## Document segment
· · · · · · ·

For additional information see ICRC34_Paper275.


The remarkable longevities of the ACE spacecraft and of the Cosmic Ray Isotope Spectrometer (CRIS) on ACE have enabled detection of extremely rare isotopes in the Galactic cosmic rays. Using seventeen years of CRIS data, we have identified fifteen 60Fe nuclei in a data set that included nearly 300,000 of the common 56Fe nuclei.

60Fe is radioactive, decaying by β- emission with a half-life of 2.6 Myr. Its detection in the cosmic rays is significant because it is the first identified radioactive cosmic-ray primary, i.e. a nucleus that originated in the cosmic-ray source rather than being created in the interstellar medium by fragmentation of heavier cosmic-ray nuclei that interacted with nuclei of the interstellar medium. (Of the fifteen we detected, no more than one might have been such an interstellar secondary.)

Comparison of our observed abundance ratio of 60Fe/56Fe with the ratio predicted by various theoretical models of supernova nucleosynthesis demonstrates that a substantial part of the Galactic cosmic rays must be accelerated within a few million years of their nucleosynthesis. Earlier CRIS results (ApJ 523, L61, 1999) showing the absence in the cosmic rays of 59Ni (which decays with a half-life of 76,000 years, but only by capture of orbital electrons) demonstrated that cosmic-ray acceleration occurs at least 105 years after nucleosynthesis; and thus the supernova that synthesized the heavy elements is not the supernova whose shock accelerated them to cosmic-ray energies.

· · · · · · ·

## Record set

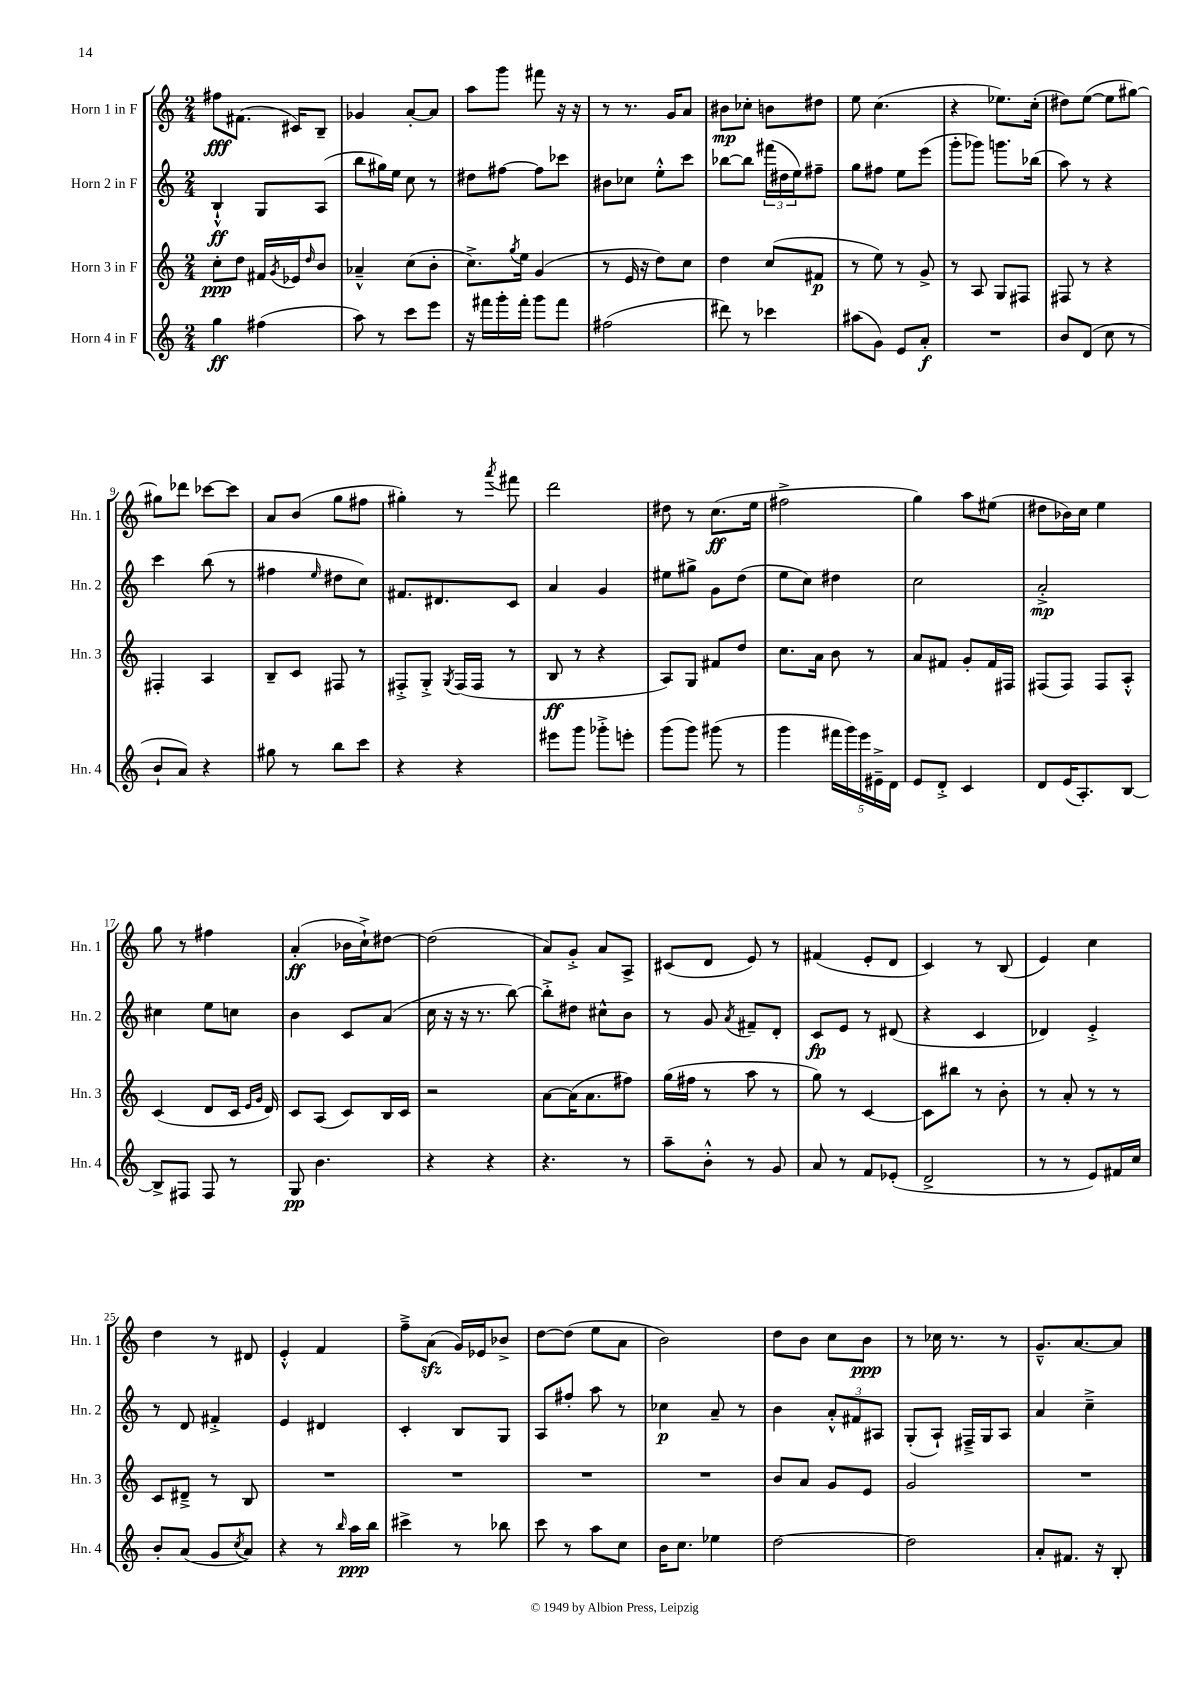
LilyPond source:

<<
\new StaffGroup <<
\new Staff = "s0" \with { instrumentName = "Horn 1 in F" shortInstrumentName = "Hn. 1" } {
    \clef treble \key c \major \numericTimeSignature \time 2/4
    fis''8\fff fis'8.( cis'16) b8-- |
    ges'4 a'8~-. a'8 |
    a''8 g'''8 fis'''8 r16 r16 |
    r8 r8. g'16 a'8 |
    bis'8\mp ces''8-. b'8 dis''8 |
    e''8 c''4.( |
    r4 ees''8.) c''16-.( |
    dis''8) e''8~( e''8 gis''8~) |
    gis''8 des'''8 ces'''8~ ces'''8 |
    a'8 b'8( g''8 fis''8 |
    gis''4-.) r8 \acciaccatura { a'''8 } fis'''8 |
    d'''2 |
    dis''8 r8 c''8.\ff( e''16 |
    fis''2-> |
    g''4) a''8 eis''8( |
    dis''8 bes'16) c''16 e''4 |
    g''8 r8 fis''4 |
    a'4-.\ff( bes'16 c''16-!->) dis''8~ |
    dis''2( |
    a'8) g'8-.-> a'8 a8-> |
    cis'8( d'8 e'8) r8 |
    fis'4( e'8-. d'8 |
    c'4) r8 b8( |
    e'4) c''4 |
    d''4 r8 dis'8 |
    e'4-.-^ f'4 |
    f''8---> a'8\sfz( g'16) ees'16 bes'8-> |
    d''8~ d''8( e''8 a'8 |
    b'2) |
    d''8 b'8 c''8 b'8\ppp |
    r8 ces''16 r8. r8 |
    g'8.---^ a'8.~ a'8 \bar "|." |
}
\new Staff = "s1" \with { instrumentName = "Horn 2 in F" shortInstrumentName = "Hn. 2" } {
    \clef treble \key c \major \numericTimeSignature \time 2/4
    b4-!-^\ff g8 a8( |
    b''8 gis''16) e''16 c''8 r8 |
    dis''8 fis''8~ fis''8 ces'''8 |
    bis'8 ces''8 e''8-.-^ c'''8 |
    bes''8~ bes''8 \tuplet 3/2 { fis'''16( dis''16 e''16) } fis''8-- |
    g''8 fis''8 e''8 e'''8( |
    g'''8-. ges'''8) g'''8. bes''16( |
    a''8) r8 r4 |
    c'''4 b''8( r8 |
    fis''4 \grace { e''16 } dis''8 c''8) |
    fis'8. dis'8. c'8 |
    a'4 g'4 |
    eis''8 gis''8-> g'8 d''8( |
    e''8 c''8) dis''4 |
    c''2 |
    a'2-.->\mp |
    cis''4 e''8 c''8 |
    b'4 c'8 a'8( |
    c''16 r16 r16 r8. b''8~) |
    b''8-.-> dis''8 cis''8-^ b'8 |
    r8 g'8 \acciaccatura { a'8 } fis'8-- d'8-. |
    c'8\fp e'8 r8 dis'8( |
    r4 c'4 |
    des'4) e'4-.-> |
    r8 d'8 fis'4-.-> |
    e'4 dis'4 |
    c'4-. b8 g8 |
    a8 fis''8-. a''8 r8 |
    ces''4\p a'8-- r8 |
    b'4 \tuplet 3/2 { a'8-.-^ fis'8 ais8 } |
    g8-.( a8-!) fis16---> g16 a8 |
    a'4 c''4---> \bar "|." |
}
\new Staff = "s2" \with { instrumentName = "Horn 3 in F" shortInstrumentName = "Hn. 3" } {
    \clef treble \key c \major \numericTimeSignature \time 2/4
    c''8-.\ppp d''8 fis'16 \acciaccatura { g'8 } ees'16 \grace { d''16 } b'8 |
    aes'4---^ c''8( b'8-. |
    c''8.->) \acciaccatura { g''8 } e''16 g'4( |
    r8 e'16 r16 d''8) c''8 |
    d''4 c''8( fis'8\p |
    r8 e''8) r8 g'8-> |
    r8 a8 g8 fis8 |
    fis8 r8 r4 |
    fis4-. a4 |
    b8-- c'8 fis8 r8 |
    fis8-.-> g8-.-> \acciaccatura { g8 } fis16( fis16 r8 |
    b8\ff r8 r4 |
    a8) g8 fis'8 d''8 |
    c''8. a'16 b'8 r8 |
    a'8 fis'8 g'8-. fis'16 fis16 |
    fis8( fis8) fis8 a8-.-^ |
    c'4( d'8 c'16 \grace { e'16 g'16 } d'16) |
    c'8 a8( c'8) b16 c'16 |
    r2 |
    a'8~ a'16( a'8. fis''8) |
    g''16( fis''16 r8 a''8 r8 |
    g''8) r8 c'4~ |
    c'8 bis''8 r8 b'8-. |
    r8 a'8-. r8 r8 |
    c'8 dis'8---> r8 b8 |
    R2 |
    R2 |
    R2 |
    R2 |
    b'8 a'8 g'8 e'8 |
    g'2 |
    R2 \bar "|." |
}
\new Staff = "s3" \with { instrumentName = "Horn 4 in F" shortInstrumentName = "Hn. 4" } {
    \clef treble \key c \major \numericTimeSignature \time 2/4
    g''4\ff fis''4( |
    a''8) r8 c'''8 e'''8 |
    r16 fis'''16 g'''16-. fis'''16-. g'''8 fis'''8 |
    fis''2( |
    dis'''8) r8 ces'''4 |
    ais''8( g'8) e'8 a'8-.\f |
    R2 |
    b'8 d'8( c''8 r8 |
    b'8-! a'8) r4 |
    gis''8 r8 b''8 c'''8 |
    r4 r4 |
    eis'''8 g'''8 ges'''8-.-> e'''8-. |
    g'''8( g'''8) gis'''8( r8 |
    g'''4 \tuplet 5/4 { fis'''16 g'''16) e'''16 eis'16---> d'16 } |
    e'8 d'8-.-> c'4 |
    d'8 e'16( a8.-.) b8~ |
    b8-> fis8 fis8 r8 |
    g8\pp b'4. |
    r4 r4 |
    r4. r8 |
    a''8-- b'8-.-^ r8 g'8 |
    a'8 r8 f'8 ees'8-.( |
    d'2-> |
    r8 r8 e'8) fis'16 c''16 |
    b'8-. a'8( g'8 \acciaccatura { c''8 } a'8) |
    r4 r8 \grace { b''16 } a''16\ppp b''16 |
    cis'''4-> r8 bes''8 |
    c'''8 r8 a''8 c''8 |
    b'16 c''8. ees''4 |
    d''2~ |
    d''2 |
    a'8-. fis'8. r16 b8-. \bar "|." |
}
>>
>>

· · · · · · ·

## Written exercise 1
In the passage on cosmic-ray 60Fe, what is the half-life of 60Fe?
## Written exercise 2
Summarize the passage on cosmic-ray 60Fe in two sentences.

## Complete output 1
2.6 Myr

## Complete output 2
Seventeen years of data from the Cosmic Ray Isotope Spectrometer on the ACE spacecraft yielded fifteen 60Fe nuclei among nearly 300,000 56Fe nuclei, making 60Fe the first identified radioactive cosmic-ray primary. Comparing the observed 60Fe/56Fe ratio with supernova nucleosynthesis models shows that a substantial part of the Galactic cosmic rays must be accelerated within a few million years of their nucleosynthesis.